> [Страница]:
--- --- ---

Через телевидение, через журналы политика должна продолжать обещать, и все время продолжается пропаганда. Но парадоксальным образом это связано с тем, что люди сейчас вообще мало верят и соответственно надежда вытекает, как при сильном кровотечении. То есть власти нужно прилагать постоянное усилие с тем, чтобы все-таки поверить самой и заставить людей поверить.

Лозунг фашизма был: “Верить, подчиняться и сражаться!”. И заметьте порядок: сначала идет слово “верить”, затем “подчиняться” и “сражаться”. А сейчас у демократии осталось и вовсе только “верить”. “Подчиняться” не совсем исчезло, но оказалось на втором плане.

Таким образом, я подхожу к заключению: мы в конце длинной волны ухода от жестких, насильственных, внешних форм правления к формам колонизации сознания. То есть мы перешли от силовой демагогии к тому, что я называю, психогогией, то есть к контролю над душами, вхождению власти внутрь дома.

Я использую термин “тойотизм” от марки автомобиля “Тойота”. Термин происходит вот откуда. В 20 – 30-е годы, вплоть до 50-х годов XX века доминировало производство автомобилей “Форд”, когда производители навязывали потребителю именно то, что они производили. “Форд” о модели “Т”: “Покупайте машину любого цвета, лишь бы она была черной”. И на эту модель “Форд” работало все огромное конвейерное производство, но магазины были пустыми, поскольку все распродавалось. В 1966 японская фабрика “Тойота” ввела новую систему промышленного производства, признав главенство потребителя. Они производят машины множества разнообразных типов. Так же, например, “Бенеттон” (это не реклама) - производит майки, которые каждую неделю обновляются через Интернет. “Тойота” ввела производство по заказу, ввела систему, которая по-английски называется “lean and mean”, то есть производят немного, только по заказу.

Этот тип производства имел важные последствия. Поскольку стало уже невозможно все производимые товары непосредственно навязать потребителю, теперь товар можно навязать только очень большим количеством разной рекламы. Достаточно включить телевизор или посмотреть рекламу вдоль дорог, и вы поймете это. Более того, коммерческое телевидение, все эти ток-шоу, комедии - не что иное, как всего лишь промежутки между рекламой. И программы глупые именно потому, что они должны соответствовать среднему вкусу. Они программируются в зависимости от плотности рекламы в определенные часы. Если Вы хотите посмотреть в Италии или Америке действительно хороший фильм, его надо смотреть в 3 часа ночи. То есть не в прайм-тайм..

Аналогичным образом “тойотизм” появляется в политике. Уже во многих странах закончилась эпоха этических партий. Таких, как коммунистическая, социал-демократическая партия в Италии после Второй мировой войны, которые представляла этические ценности, модели поведения. Сейчас эти партии уже не могут быть такой точкой отсчета общественного поведения. Верность этим партиям уже не является чем-то автоматическим. То есть сейчас поддержку политической партии надо искать так же, как ищут покупателей для машин. Нужно продукт сделать привлекательным, и поэтому возникает психологическое соблазнение, которое лишь маскируется под содержательную аргументацию.

--- --- ---

> [Выдержки из записей]:
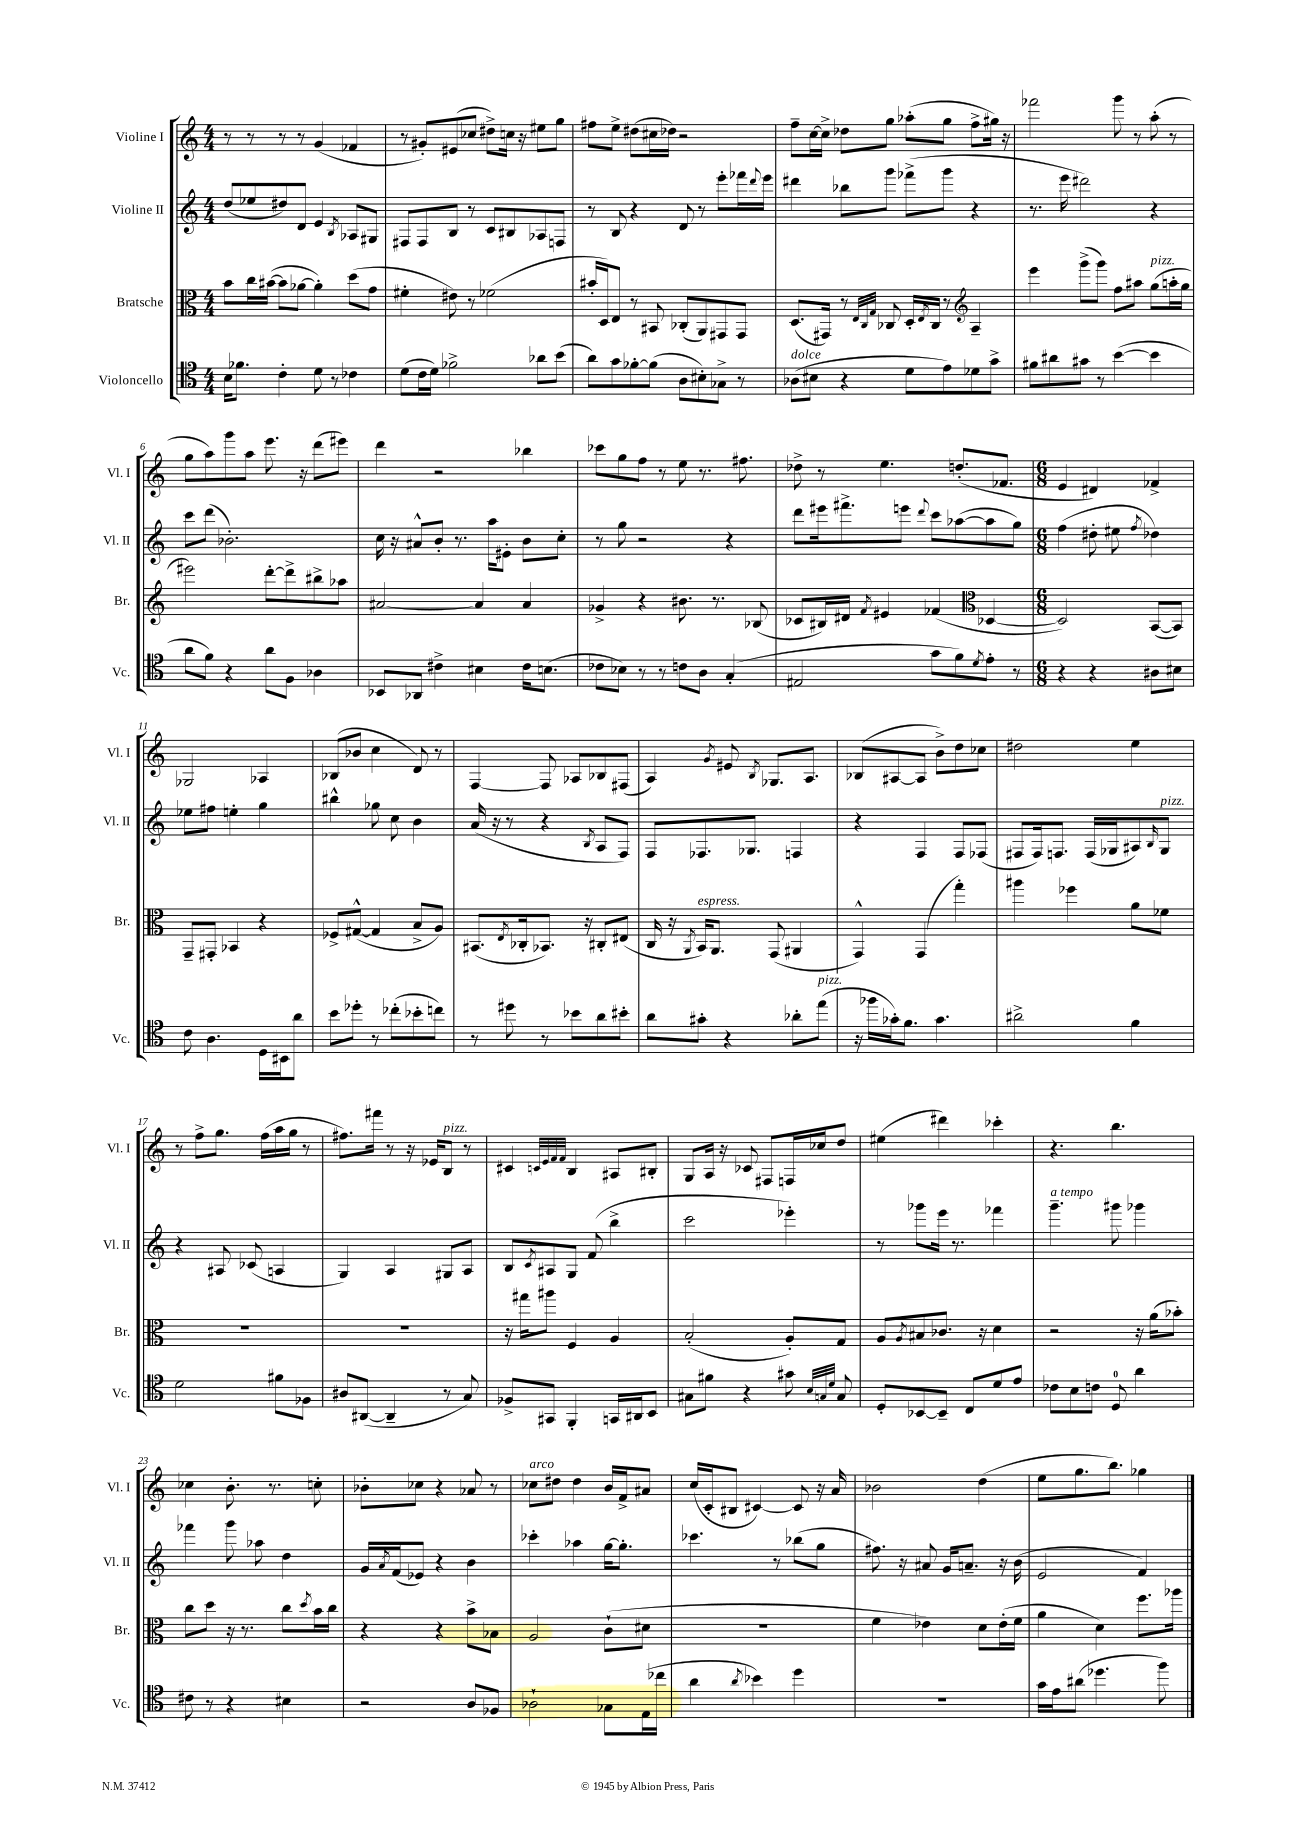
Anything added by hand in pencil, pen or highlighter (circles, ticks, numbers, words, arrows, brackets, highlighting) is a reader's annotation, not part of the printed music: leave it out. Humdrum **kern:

**kern	**kern	**kern	**kern
*staff4	*staff3	*staff2	*staff1
*clefC4	*clefC3	*clefG2	*clefG2
*k[]	*k[]	*k[]	*k[]
*M4/4	*M4/4	*M4/4	*M4/4
16B	8b	(8dd	8r
8.f-	.	.	.
.	16cc	8ee-	8r
.	([16b#	.	.
4c'	8b#]	8dd#)	8r
.	[8a-	8d	8r
8d	4a-'])	4e	(4g
8r	.	.	.
.	.	8qB	.
4c-	(8dd	8A-	4f-
.	8g	8G#	.
=	=	=	=
(8d	4f#'	8F#	8r
16c	.	8F#	8g#')
16d)	.	.	.
2f-^	8e#)	8B	(8e#
.	8r	8r	8cc-
.	(2f-	8c	8dd#^)
.	.	8B#	16cc
.	.	.	16r
8a-	.	8A-	8ee#
(8b	.	8F	8gg
=	=	=	=
8a)	16b#'	8r	8ff#
.	16D)	.	.
8g	8E	8B	8ee^
[8f-'	8r	4r	(8dd#
(8f-]	8BB#	.	16cc#
.	.	.	16dd-)
8A	(8C-'	8d	2r
8B#')	8AA)	8r	.
8G-^	8GG#	8eee'	.
8r	8GG#	16fff-	.
.	.	8qqddd	.
.	.	16eee	.
=	=	=	=
(8A-	(8.D	4ddd#	8ff~
8B#	.	.	[16cc
.	16GG#)	.	16cc^]
4r	8r	8bb-	8dd-
.	32qqE	.	.
.	32qqC	.	.
.	32qqG	.	.
.	8C-	8ggg	8gg
8d	16D'	(8fff-^	(8aa-'
.	8qE	.	.
.	16C-	.	.
8e)	8r	8ggg	8gg
*	*clefG2	*	*
8d-	4A~	4r	8ff^
8g^	.	.	16gg#)
.	.	.	16r
=	=	=	=
8f#	4eee	8.r	2fff-
8a#	.	.	.
.	.	16eee	.
8g#	(8ggg^	2ddd#)	.
8r	8ggg)	.	.
([4b	8ff	.	8ggg
.	8aa#	.	8r
4b]	(8gg	4r	(8aa'
.	16aa'	.	8r
.	16gg	.	.
=	=	=	=
8a	2eee#)	8ccc	8gg
8f)	.	(8ddd	8aa)
4r	.	2.b-')	8ggg
.	.	.	8aa
8a	[8ddd'	.	8.eee
8F	8ddd^]	.	.
.	.	.	16r
4A-	8bb#^	.	(8ddd
.	8aa-	.	8eee#)
=	=	=	=
8BB-	[2a#	16cc	4ddd
.	.	16r	.
8AA-	.	8a#^^	.
4c#^	.	8b'	2r
.	.	8.r	.
4B#	4a#]	.	.
.	.	16aa	.
.	.	8e#'	.
16c#	4a#	8b	4bb-
(8.B	.	.	.
.	.	8cc'	.
=	=	=	=
8c-	4g-^	8r	8ccc-
8B-)	.	8gg	8gg
8r	4r	2r	8ff
8r	.	.	8r
8c	8.b#	.	8ee
8A	.	.	8.r
.	8.r	.	.
(4G'	.	4r	.
.	.	.	8.ff#
.	(8B-	.	.
=	=	=	=
2E#	8c-	8ddd	8dd-^
.	16B#)	16eee#	8r
.	16d#	8.fff#^	.
.	8qf	.	.
.	4e#	.	4.ee
.	.	8eee	.
.	.	8qqddd	.
8g	(4f-	8ccc	.
8f)	.	([8aa-	(8.dd'
*	*clefC3	*	*
8qd	.	.	.
8e'	[4D-	8aa-]	.
.	.	.	8.f-
8r	.	8gg)	.
=	=	=	=
*M6/8	*M6/8	*M6/8	*M6/8
4r	2D-])	(4ff	4e
4r	.	8dd#'	4d#)
.	.	8ee#	.
.	.	8qff	.
8A#	([8BB	4dd-)	4f-^
8B#	8BB])	.	.
=	=	=	=
8c	8GG~	8ee-	2G-
4.A	8GG#'	8ff#	.
.	4BB-	4ee'	.
16D	4r	4gg	4A-
16BB#	.	.	.
8a	.	.	.
=	=	=	=
8b	8F-^	4bb#^^	(8B-
8dd-'	([8G#^^	.	8b-
8r	4G#]	8gg-	4cc
(8cc-'	.	8cc	.
8b-'	8B^	4b	8d)
8cc)	8A)	.	8r
=	=	=	=
8r	(8.BB#	(16a	[4F
.	.	16r	.
8dd#	.	8r	.
.	8qE	.	.
.	16C-'	.	.
8r	8.BB-)	4r	8F]
8b-	.	.	8A-
.	16r	.	.
.	.	8qB	.
8a	8C#'	8A	8B-
8b#'	(8E#	8F)	(8F#
=	=	=	=
8a	16C	8F	4A)
.	16r	.	.
.	8qAA	.	.
8g#'	16BB)	8.F-	.
.	8.AA	.	.
.	.	.	8qg
4r	.	.	8e#
.	.	8.G-	.
.	.	.	8qB
.	(8GG	.	8.G-
8a-'	4AA#	4F	.
.	.	.	8.A
(8ee	.	.	.
=	=	=	=
16r	4GG^^)	4r	(8B-
16ff-	.	.	.
16g-')	.	.	[8A#
8.f	.	.	.
.	(4GG	4F	8A#]
4.g-	.	.	8b^)
.	4gg')	8F	8dd
.	.	(8F-	8cc-
=	=	=	=
2a#^	4aa#	8F#	2dd#
.	.	16F#)	.
.	.	8.F	.
.	4ff-	.	.
.	.	(16F	.
.	.	16G-	.
4f	8a	8A#)	4ee
.	.	16qqB	.
.	8f-	8G-	.
=	=	=	=
2d	2.r	4r	8r
.	.	.	8ff^
.	.	8A#	8.gg
.	.	(8c-	.
.	.	.	(16ff
8f#	.	4A	16aa
.	.	.	16gg
8F-	.	.	8r
=	=	=	=
8A#	2.r	4G)	8.ff#)
([8AA#	.	.	.
.	.	.	16fff#
4AA#~]	.	4A	8r
.	.	.	16r
.	.	.	16e-
8r	.	8G#	8B
8G)	.	8A	8r
=	=	=	=
8F-^	16r	8B	4c#
.	16gg#	.	.
.	.	8qc	.
8GG#	8aa#	8A#	.
.	.	.	32qqc
.	.	.	32qqe
.	.	.	32qqf
.	.	.	32qqf
4FF'	4F	8G	4B
.	.	(8f	.
16GG	4A	4bb^	8A#
16AA#	.	.	.
8BB	.	.	8B#'
=	=	=	=
8G#	(2B'	2ccc	8G
8f#	.	.	16A
.	.	.	16r
4r	.	.	8c-
.	.	.	8F#
8g#	8A')	4eee-')	16F
.	.	.	16cc-
32qqB	.	.	.
32qqG	.	.	.
32qqd	.	.	.
8G	8G	.	8dd
=	=	=	=
8D'	8A	8r	(4ee#
.	8qA	.	.
[8BB-	8B#	8ggg-	.
8BB-~]	8.c-	16eee	4ddd#)
.	.	8.r	.
8C	.	.	.
.	16r	.	.
8d	4d	4fff-	4ccc-'
8e	.	.	.
=	=	=	=
8c-	2r	4.ggg~	4.r
8B	.	.	.
8c	.	.	.
8D	.	8ggg#	4.bb
4a	16r	4ggg-	.
.	(16a	.	.
.	8b-')	.	.
=	=	=	=
8c#	8cc	4fff-	4cc-
8r	8dd	.	.
4r	16r	8ggg	8.b'
.	8.r	.	.
.	.	8aa-	.
.	.	.	8.r
4B#	8cc	4dd	.
.	8qdd	.	.
.	16b	.	8cc'
.	16cc	.	.
=	=	=	=
2r	4r	16g	8b-'
.	.	8qa	.
.	.	(16f	.
.	.	8e-)	8cc-
.	4r	4r	4r
8A	8b^	4b	8a-
8F-	8B-	.	8r
=	=	=	=
2A-`	2A	4ccc-'	8cc-
.	.	.	8dd#
.	.	4aa-	4dd#
8G-	(8c`	[16gg	16b
.	.	8.gg']	16f^
(16E	8d#	.	8a#
16cc-	.	.	.
=	=	=	=
4a	2.r	4.ccc-	(16cc
.	.	.	16c'
.	.	.	8B#
8qa	.	.	.
4b-)	.	.	[4c#)
.	.	8r	.
4dd	.	(8bb-	8c#]
.	.	8gg	16r
.	.	.	16a
=	=	=	=
2.r	4f	8.ff#)	2b-
.	.	16r	.
.	4e-)	8a#	.
.	.	16g	.
.	.	8.a~	.
.	8d	.	(4dd
.	(16e-'	16r	.
.	16f	(16b	.
=	=	=	=
16g	4a	2e	8ee
16e	.	.	.
(8a#	.	.	8.gg
4.dd-	4d)	.	.
.	.	.	8.bb)
.	8.ff	4f)	4gg-
8ff)	.	.	.
.	16aa-	.	.
==	==	==	==
*-	*-	*-	*-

--- --- ---

> [Что нужно сделать]:
1. Проверьте по тексту о тойотизме три утверждения: (а) «Тойота» ввела новую систему производства в 1966 году; (б) в лозунге фашизма первым шло слово «подчиняться»; (в) хороший фильм в Италии или Америке показывают в прайм-тайм. Для каждого ответьте «да» или «нет» и дословно приведите слова из текста, которые это решают.
2. Продолжите текст о тойотизме в политике, начав сразу после его последней фразы.

> [Ответы к заданиям]:
1.
(а) Да: «В 1966 японская фабрика “Тойота” ввела новую систему промышленного производства, признав главенство потребителя.»
(б) Нет: «И заметьте порядок: сначала идет слово “верить”, затем “подчиняться” и “сражаться”.»
(в) Нет: «Если Вы хотите посмотреть в Италии или Америке действительно хороший фильм, его надо смотреть в 3 часа ночи. То есть не в прайм-тайм..»

2.
А еще использование политикой религии, Буш в Америке старается заменить этический фундамент партии или государства религиозным фундаментом. И это примерно наша сегодняшняя ситуация, которая правда различается от страны к стране. Но было бы, тем не менее, ошибкой поверить, что эта система власти “soft”, мягкой власти, отменила собой жесткие формы власти, которые, на самом деле, стоят сзади этой мягкой власти. Это особенно видно в моменты кризисов, когда это жесткое правление появляется, возможно, для того, чтобы в дальнейшем демократия опять обрела свое улыбающееся лицо. Я заключаю таким пожеланием потренироваться в размышлениях, в сомнениях, поскольку эти феномены сложные и достаточно непростые, и каждой стране надо внимательно изучать и смотреть это соотношение мягкой власти и жесткой власти, как это происходит, как это влияет на людей. Спасибо.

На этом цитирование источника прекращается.